P.C. : En même temps Pierre nous a choisi pour ce qu’on est. La composition est relativement mince. Et je crois que la manière dont le scénario et les dialogues sont écrits induit une façon de parler ou de jouer. C’est particulièrement vrai pour les films de Pierre, ses dialogues composent vraiment une partition précise, claire.

D. : Et la place de la caméra ?

P.C. : La caméra elle est là, c’est comme une loupe. Je pense qu’elle voit tout. La caméra me donne plus de plaisir quand j’accepte sa présence, au lieu d’y résister ou de faire comme si elle n’était pas là. Elle est une présence passive qui n’influe pas. Je trouve ça étrange de nier l’existence de la caméra. En aïkido, on dit qu’il faut accueillir le partenaire. Je crois que c’est pareil pour la caméra : il faut l’accueillir.

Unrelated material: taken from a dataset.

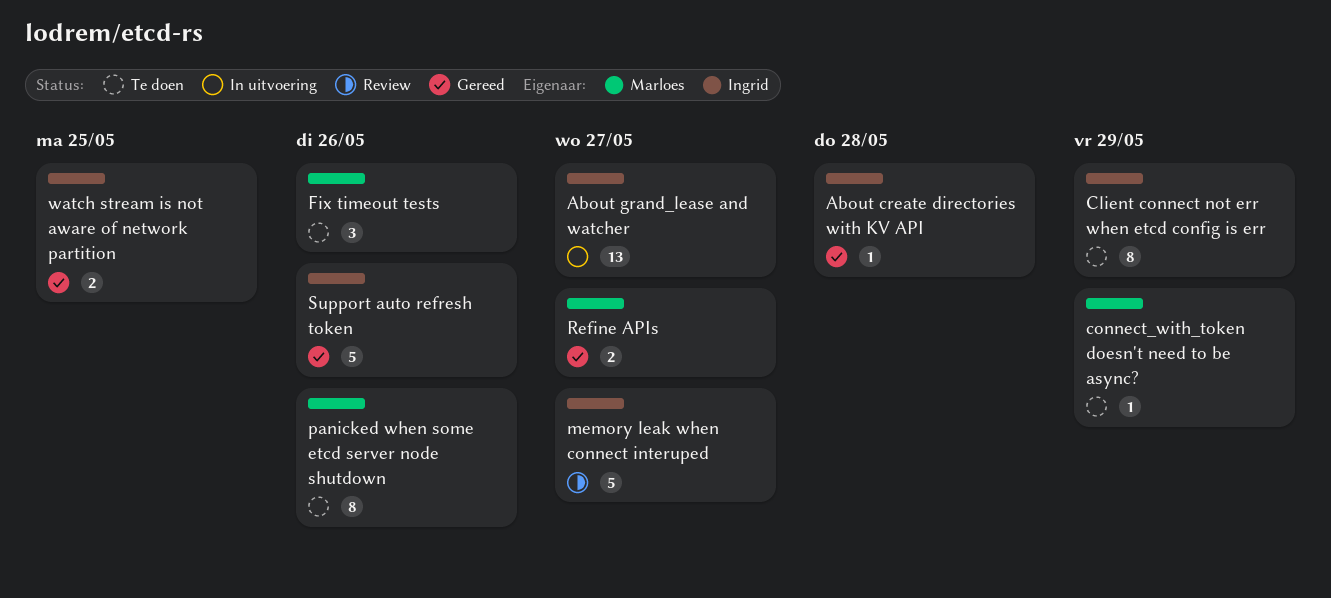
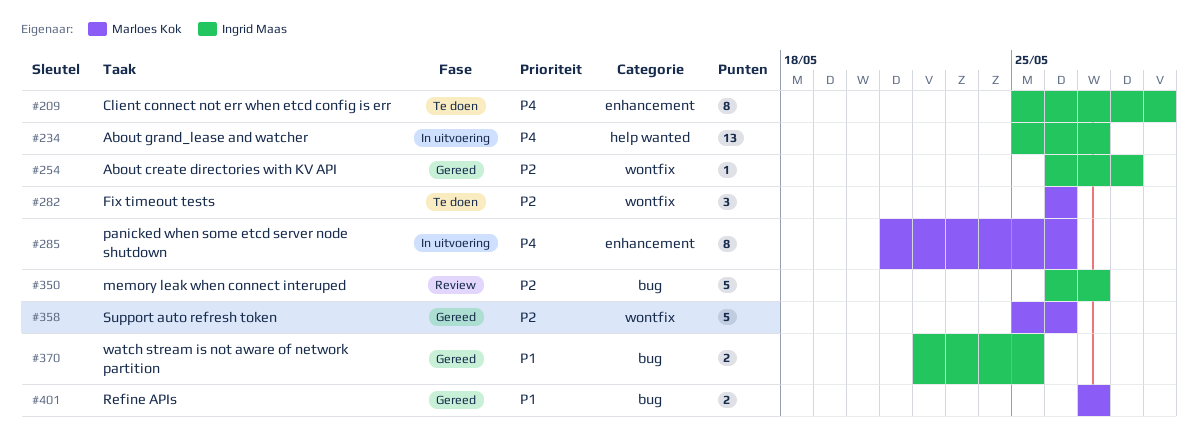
connect_with_token doesn't need to be async?: present -> none
panicked when some etcd server node shutdown, status: Te doen -> In uitvoering
Support auto refresh token, owner: Ingrid Maas -> Marloes Kok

D. : Le jeu pour toi est donc un exercice de sincérité.

P.C. : Un exercice de sincérité… Et d’imagination.

D. : Qu’est-ce que tu penses que Pierre attend de toi ?

P.C. : Que je le fasse rire ! Enfin, c’est ce que j’imagine quand je lis le scénario…

Entretien réalisé à Paris le 17 février 2015.

Image : Deux Rémi deux (Pierre Léon, 2016).